Nel 2001 la Nestlé, insieme ad altri grandi produttori di cioccolato, ha firmato un accordo, il protocollo Harkin-Engel (o Protocollo sul cacao), per affermare che avrebbe certificato, da luglio 2005, che il suo cioccolato non fosse stato prodotto attraverso manodopera minorile, debitoria, forzata o proveniente da traffico di esseri umani. Il protocollo, secondo il più recente report dell'International Labor Rights Fund pubblicato nel 2008, sarebbe stato disatteso[32].
Nel 2021 otto ex schiavi maliani hanno intentato una class action contro la Nestlé (insieme a Cargill, Barry Callebaut, Mars, Olam, Hershey e Mondelēz). I querelanti affermano che tali società hanno favorito la loro riduzione in schiavitù nelle piantagioni in Costa d'Avorio;[33] tuttavia la Corte suprema degli Stati Uniti d'America ha decretato che tali aziende non sono da ritenersi responsabili delle condizioni di schiavitù nelle fattorie africane dalle quali si riforniscono di cacao.[34][35]

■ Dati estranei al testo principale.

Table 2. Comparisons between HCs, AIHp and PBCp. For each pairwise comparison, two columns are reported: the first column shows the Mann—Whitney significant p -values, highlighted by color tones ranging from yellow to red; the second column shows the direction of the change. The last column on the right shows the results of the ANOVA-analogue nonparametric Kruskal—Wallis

Una coalizione di associazioni ha criticato aspramente la Nestlè per la sua pratica di sfruttamento indiscriminato delle acque della foresta nazionale di San Bernardino imbottigliate e vendute (80 milioni di litri d'acqua all'anno) durante un periodo pluriennale di siccità record.[36]
Nel 2009 Nestlé italiana è stata condannata, insieme alla Tetrapak, al pagamento dei danni per l'inquinamento del latte Nidina con Itx, un tipo di inchiostro[37].